What was the Military Service Act 1916?

Introduction

The Military Service Act 1916 was an Act passed by the Parliament of the United Kingdom during the First World War to impose conscription in Great Britain, but not in Ireland.

The Act

The Bill which became the Act was introduced by Prime Minister H.H. Asquith in January 1916. It came into force on 02 March 1916. Previously the British Government had relied on voluntary enlistment, and latterly a kind of moral conscription called the Derby Scheme.

The conscription issue divided the Liberal Party including the Cabinet. Sir John Simon resigned as Home Secretary and attacked the government in his resignation speech in the House of Commons, where 35 Liberals voted against the bill, alongside 13 Labour MPs and 59 Irish Nationalists.

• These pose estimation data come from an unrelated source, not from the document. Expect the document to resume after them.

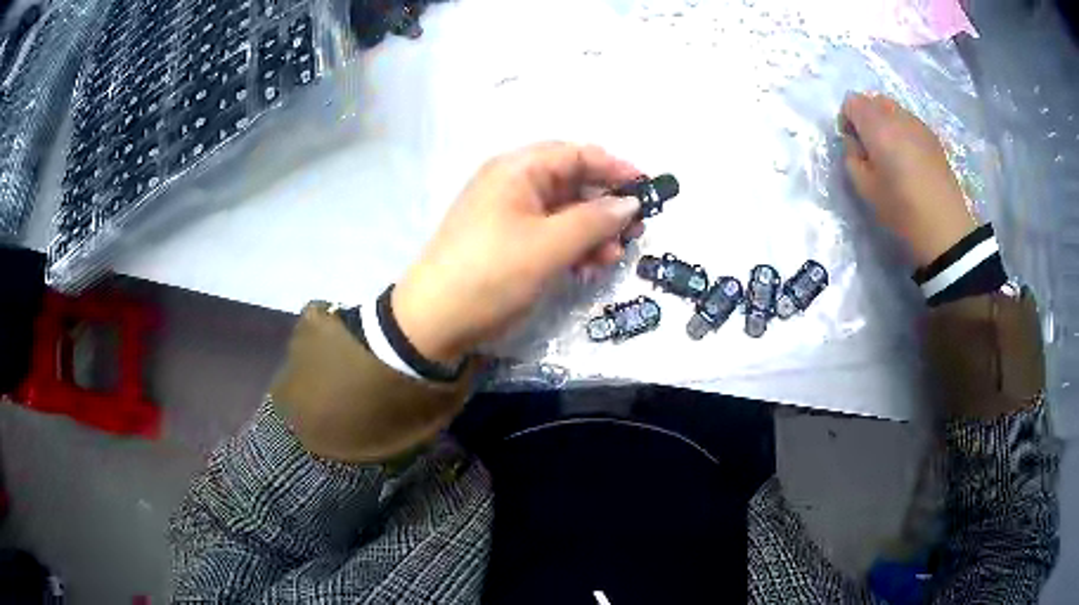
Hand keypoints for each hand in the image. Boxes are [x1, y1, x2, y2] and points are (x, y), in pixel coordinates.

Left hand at [392, 142, 644, 362]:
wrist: (435, 320)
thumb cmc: (491, 273)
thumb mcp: (548, 246)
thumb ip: (594, 220)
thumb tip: (630, 203)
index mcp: (517, 169)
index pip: (576, 154)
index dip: (615, 168)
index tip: (648, 189)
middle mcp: (513, 183)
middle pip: (572, 182)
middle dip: (605, 206)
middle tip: (635, 232)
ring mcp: (509, 213)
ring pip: (564, 211)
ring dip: (592, 231)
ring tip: (612, 258)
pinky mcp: (508, 240)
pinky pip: (549, 233)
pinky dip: (571, 246)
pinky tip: (588, 267)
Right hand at [840, 93, 976, 265]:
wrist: (945, 228)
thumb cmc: (902, 210)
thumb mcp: (865, 189)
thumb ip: (852, 158)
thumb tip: (854, 142)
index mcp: (877, 126)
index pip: (852, 102)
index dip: (847, 119)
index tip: (852, 143)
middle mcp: (897, 116)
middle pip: (873, 100)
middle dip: (866, 117)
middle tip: (870, 147)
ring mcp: (918, 124)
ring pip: (893, 109)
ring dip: (885, 123)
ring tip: (891, 153)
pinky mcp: (932, 137)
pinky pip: (909, 121)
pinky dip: (902, 131)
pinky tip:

The Act specified that men from 18 to 41 years old were liable to be called up for service in the army unless they were eligible for exemptions listed under this Act, including men who were married, widowed with children, serving in the Royal Navy, a minister of religion, or working in one of a number of reserved occupations, or for conscientious objection. A second Act in May 1916 extended liability for military service to married men, and a third Act in 1918 extended the upper age limit to 51.

Men or employers who objected to an individual’s call-up could apply to a local Military Service Tribunal. These tribunals had powers to grant exemption from service, usually conditional or temporary, under the eligibility criteria which for the first time in history included conscientious objection. There was right of appeal to a County Appeal Tribunal, and finally to a Central Tribunal in Westminster in London.

Ireland

Due to political considerations, after the Easter Rising, the Act did not extend to Ireland, which was then part of the United Kingdom. The Conscription Crisis of 1918 occurred when the British Government tried to impose conscription on Ireland, leading to increased support for Sinn Féin. The government and the Irish media had wrongly blamed Sinn Féin, then a small monarchist political party with little popular support for the rebellion, even though it had not been involved.